__WORK INSTRUCTION__
Reproduce all entries below verbatim. Skip the pictures.

__Dataset entries__
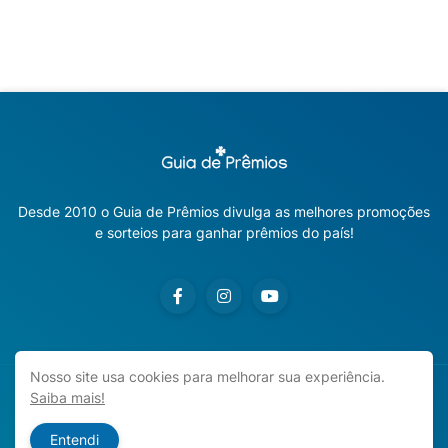
Desde 2010 o Guia de Prêmios divulga as melhores promoções
e sorteios para ganhar prêmios do país!
Nosso site usa cookies para melhorar sua experiência.
Saiba mais!
Copyright ©
2026
Guia de Prêmios | Promoções e Sorteios
2026
Entendi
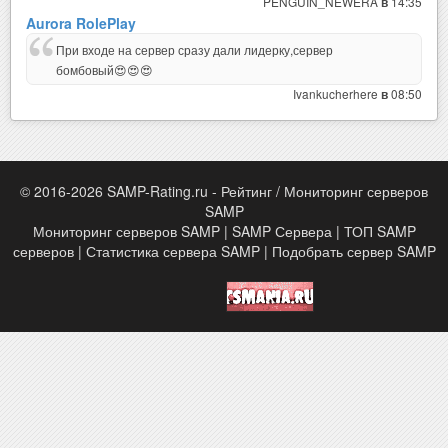
PENGUIN_NEWERA
14:35
в
Aurora RolePlay
При входе на сервер сразу дали лидерку,сервер
бомбовый😍😍😍
Ivankucherhere
08:50
в
© 2016-2026 SAMP-Rating.ru - Рейтинг / Мониторинг серверов
SAMP
Мониторинг серверов SAMP | SAMP Сервера | ТОП SAMP
серверов | Статистика сервера SAMP | Подобрать сервер SAMP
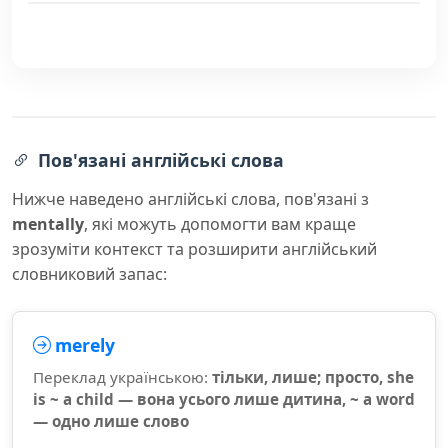
Пов'язані англійські слова
Нижче наведено англійські слова, пов'язані з
mentally
, які можуть допомогти вам краще
зрозуміти контекст та розширити англійський
словниковий запас:
merely
Переклад українською:
тільки, лише; просто, she
is ~ a child — вона усього лише дитина, ~ a word
— одно лише слово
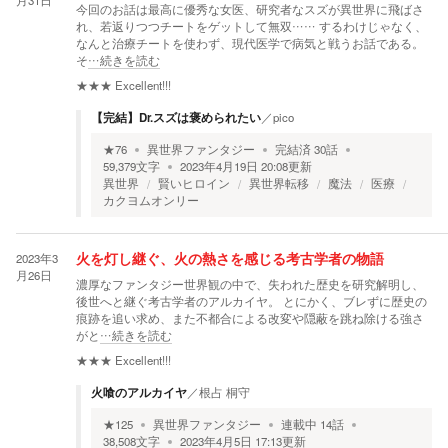
月31日
今回のお話は最高に優秀な女医、研究者なスズが異世界に飛ばさ
れ、若返りつつチートをゲットして無双…… するわけじゃなく、
なんと治療チートを使わず、現代医学で病気と戦うお話である。
そ
…続きを読む
★★★
Excellent!!!
【完結】Dr.スズは褒められたい
／
pico
★
76
異世界ファンタジー
完結済
30
話
59,379
文字
2023年4月19日 20:08
更新
異世界
賢いヒロイン
異世界転移
魔法
医療
カクヨムオンリー
2023年3
火を灯し継ぐ、火の熱さを感じる考古学者の物語
月26日
濃厚なファンタジー世界観の中で、失われた歴史を研究解明し、
後世へと継ぐ考古学者のアルカイヤ。 とにかく、ブレずに歴史の
痕跡を追い求め、また不都合による改変や隠蔽を跳ね除ける強さ
がと
…続きを読む
★★★
Excellent!!!
火喰のアルカイヤ
／
根占 桐守
★
125
異世界ファンタジー
連載中
14
話
38,508
文字
2023年4月5日 17:13
更新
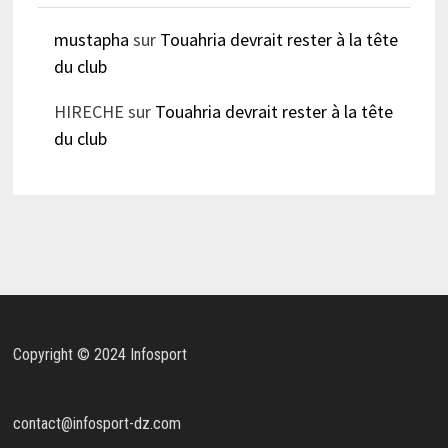
mustapha
sur
Touahria devrait rester à la tête
du club
HIRECHE
sur
Touahria devrait rester à la tête
du club
Copyright © 2024 Infosport
contact@infosport-dz.com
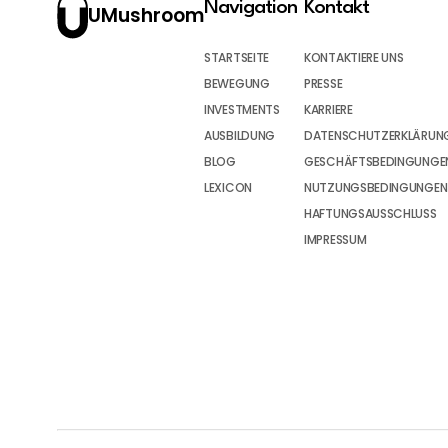
Navigation
Kontakt
UMushroom
STARTSEITE
KONTAKTIERE UNS
BEWEGUNG
PRESSE
INVESTMENTS
KARRIERE
AUSBILDUNG
DATENSCHUTZERKLÄRUN
BLOG
GESCHÄFTSBEDINGUNGEN
LEXICON
NUTZUNGSBEDINGUNGEN
HAFTUNGSAUSSCHLUSS
IMPRESSUM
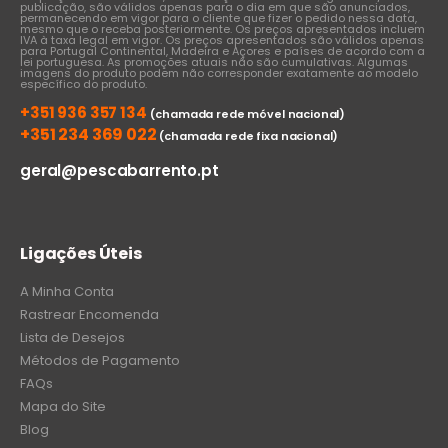
publicação, são válidos apenas para o dia em que são anunciados,
permanecendo em vigor para o cliente que fizer o pedido nessa data,
mesmo que o receba posteriormente. Os preços apresentados incluem
IVA à taxa legal em vigor. Os preços apresentados são válidos apenas
para Portugal Continental, Madeira e Açores e países de acordo com a
lei portuguesa. As promoções atuais não são cumulativas. Algumas
imagens do produto podem não corresponder exatamente ao modelo
específico do produto.
+351 936 357 134
(chamada rede móvel nacional)
+351 234 369 022
(chamada rede fixa nacional)
geral@pescabarrento.pt
Ligações Úteis
A Minha Conta
Rastrear Encomenda
Lista de Desejos
Métodos de Pagamento
FAQs
Mapa do Site
Blog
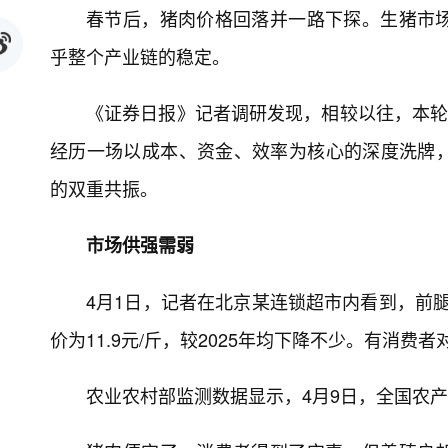
春节后，猪肉价格回落并一路下探。生猪市
乎整个产业链的稳定。
《证券日报》记者调研发现，相较以往，本轮
经历一场以成本、资金、效率为核心的深度洗牌
的双重共振。
市场供强需弱
4月1日，记者在北京某连锁超市内看到，前腿肉
价为11.9元/斤，较2025年均下降不少。有消费
农业农村部监测数据显示，4月9日，全国农产品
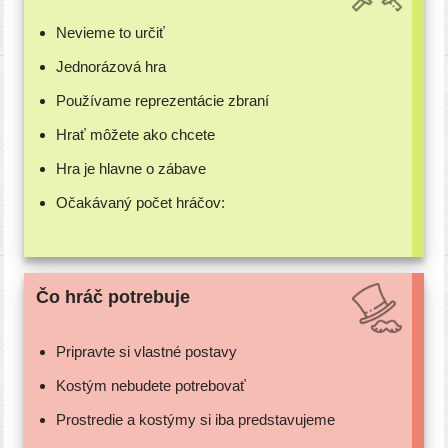
Nevieme to určiť
Jednorázová hra
Používame repre­zen­tá­cie zbraní
Hrať môže­te ako chcete
Hra je hlav­ne o zábave
Očakávaný počet hráčov:
Čo hráč potrebuje
Pripravte si vlast­né postavy
Kostým nebu­de­te potrebovať
Prostredie a kos­tý­my si iba predstavujeme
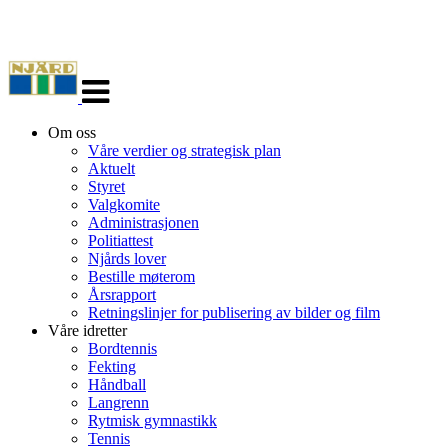
Veksle
navigasjon
Om oss
Våre verdier og strategisk plan
Aktuelt
Styret
Valgkomite
Administrasjonen
Politiattest
Njårds lover
Bestille møterom
Årsrapport
Retningslinjer for publisering av bilder og film
Våre idretter
Bordtennis
Fekting
Håndball
Langrenn
Rytmisk gymnastikk
Tennis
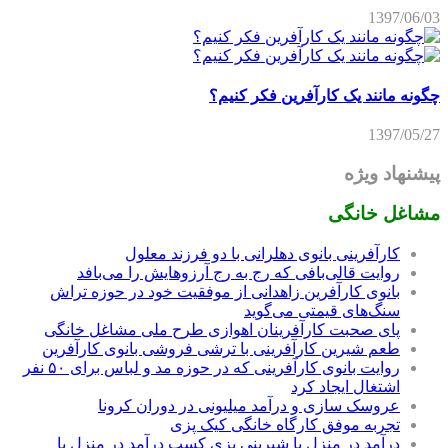
1397/06/03
چگونه مانند یک کارآفرین فکر کنیم؟
1397/05/27
پیشنهاد ویژه
مشاغل خانگی
کارآفرینی بانوی دهلرانی با دو فرزند معلول
روایت قالی‌بافی که رج به رج آرزوهایش را می‌بافد
بانوی کارآفرین زاهدانی از موفقیت خود در حوزه تراش
سنگ‌های قیمتی می‌گوید
پای صحبت کارآفرینان اهوازی طرح ملی مشاغل خانگی
طعم شیرین کارآفرینی با ترشی فروشی بانوی کارآفرین
روایت بانوی کارآفرینی که در حوزه مد و لباس برای ۵۰ نفر
اشتغال ایجاد کرد
عروسک سازی و درآمد میلیونی در دوران کرونا
تجربه موفق کارگاه خانگی کیک پزی
درآمد در منزل با شیرینی پزی کسب درآمد در منزل با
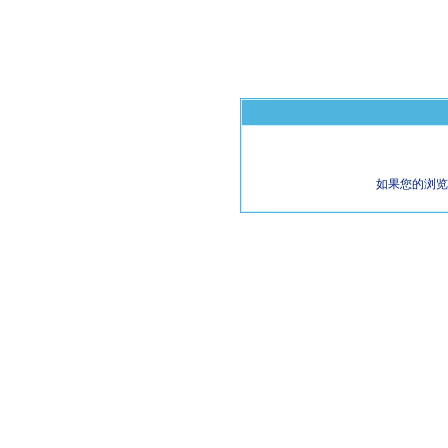
如果您的浏览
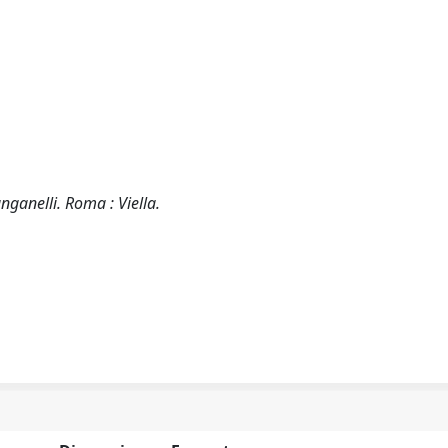
anganelli. Roma : Viella.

__RESPONSE TO THE EXERCISE__
Desde 2010 o Guia de Prêmios divulga as melhores promoções
e sorteios para ganhar prêmios do país!
Nosso site usa cookies para melhorar sua experiência.
Saiba mais!
Copyright ©
2026
Guia de Prêmios | Promoções e Sorteios
2026
Entendi
PENGUIN_NEWERA
14:35
в
Aurora RolePlay
При входе на сервер сразу дали лидерку,сервер
бомбовый😍😍😍
Ivankucherhere
08:50
в
© 2016-2026 SAMP-Rating.ru - Рейтинг / Мониторинг серверов
SAMP
Мониторинг серверов SAMP | SAMP Сервера | ТОП SAMP
серверов | Статистика сервера SAMP | Подобрать сервер SAMP
Пов'язані англійські слова
Нижче наведено англійські слова, пов'язані з
mentally
, які можуть допомогти вам краще
зрозуміти контекст та розширити англійський
словниковий запас:
merely
Переклад українською:
тільки, лише; просто, she
is ~ a child — вона усього лише дитина, ~ a word
— одно лише слово
月31日
今回のお話は最高に優秀な女医、研究者なスズが異世界に飛ばさ
れ、若返りつつチートをゲットして無双…… するわけじゃなく、
なんと治療チートを使わず、現代医学で病気と戦うお話である。
そ
…続きを読む
★★★
Excellent!!!
【完結】Dr.スズは褒められたい
／
pico
★
76
異世界ファンタジー
完結済
30
話
59,379
文字
2023年4月19日 20:08
更新
異世界
賢いヒロイン
異世界転移
魔法
医療
カクヨムオンリー
2023年3
火を灯し継ぐ、火の熱さを感じる考古学者の物語
月26日
濃厚なファンタジー世界観の中で、失われた歴史を研究解明し、
後世へと継ぐ考古学者のアルカイヤ。 とにかく、ブレずに歴史の
痕跡を追い求め、また不都合による改変や隠蔽を跳ね除ける強さ
がと
…続きを読む
★★★
Excellent!!!
火喰のアルカイヤ
／
根占 桐守
★
125
異世界ファンタジー
連載中
14
話
38,508
文字
2023年4月5日 17:13
更新
mustapha
sur
Touahria devrait rester à la tête
du club
HIRECHE
sur
Touahria devrait rester à la tête
du club
Copyright © 2024 Infosport
contact@infosport-dz.com
Navigation
Kontakt
UMushroom
STARTSEITE
KONTAKTIERE UNS
BEWEGUNG
PRESSE
INVESTMENTS
KARRIERE
AUSBILDUNG
DATENSCHUTZERKLÄRUN
BLOG
GESCHÄFTSBEDINGUNGEN
LEXICON
NUTZUNGSBEDINGUNGEN
HAFTUNGSAUSSCHLUSS
IMPRESSUM
publicação, são válidos apenas para o dia em que são anunciados,
permanecendo em vigor para o cliente que fizer o pedido nessa data,
mesmo que o receba posteriormente. Os preços apresentados incluem
IVA à taxa legal em vigor. Os preços apresentados são válidos apenas
para Portugal Continental, Madeira e Açores e países de acordo com a
lei portuguesa. As promoções atuais não são cumulativas. Algumas
imagens do produto podem não corresponder exatamente ao modelo
específico do produto.
+351 936 357 134
(chamada rede móvel nacional)
+351 234 369 022
(chamada rede fixa nacional)
geral@pescabarrento.pt
Ligações Úteis
A Minha Conta
Rastrear Encomenda
Lista de Desejos
Métodos de Pagamento
FAQs
Mapa do Site
Blog
春节后，猪肉价格回落并一路下探。生猪市
乎整个产业链的稳定。
《证券日报》记者调研发现，相较以往，本轮
经历一场以成本、资金、效率为核心的深度洗牌
的双重共振。
市场供强需弱
4月1日，记者在北京某连锁超市内看到，前腿肉
价为11.9元/斤，较2025年均下降不少。有消费
农业农村部监测数据显示，4月9日，全国农产品
Nevieme to určiť
Jednorázová hra
Používame repre­zen­tá­cie zbraní
Hrať môže­te ako chcete
Hra je hlav­ne o zábave
Očakávaný počet hráčov:
Čo hráč potrebuje
Pripravte si vlast­né postavy
Kostým nebu­de­te potrebovať
Prostredie a kos­tý­my si iba predstavujeme
Veksle
navigasjon
Om oss
Våre verdier og strategisk plan
Aktuelt
Styret
Valgkomite
Administrasjonen
Politiattest
Njårds lover
Bestille møterom
Årsrapport
Retningslinjer for publisering av bilder og film
Våre idretter
Bordtennis
Fekting
Håndball
Langrenn
Rytmisk gymnastikk
Tennis
1397/06/03
چگونه مانند یک کارآفرین فکر کنیم؟
1397/05/27
پیشنهاد ویژه
مشاغل خانگی
کارآفرینی بانوی دهلرانی با دو فرزند معلول
روایت قالی‌بافی که رج به رج آرزوهایش را می‌بافد
بانوی کارآفرین زاهدانی از موفقیت خود در حوزه تراش
سنگ‌های قیمتی می‌گوید
پای صحبت کارآفرینان اهوازی طرح ملی مشاغل خانگی
طعم شیرین کارآفرینی با ترشی فروشی بانوی کارآفرین
روایت بانوی کارآفرینی که در حوزه مد و لباس برای ۵۰ نفر
اشتغال ایجاد کرد
عروسک سازی و درآمد میلیونی در دوران کرونا
تجربه موفق کارگاه خانگی کیک پزی
درآمد در منزل با شیرینی پزی کسب درآمد در منزل با
如果您的浏览
anganelli. Roma : Viella.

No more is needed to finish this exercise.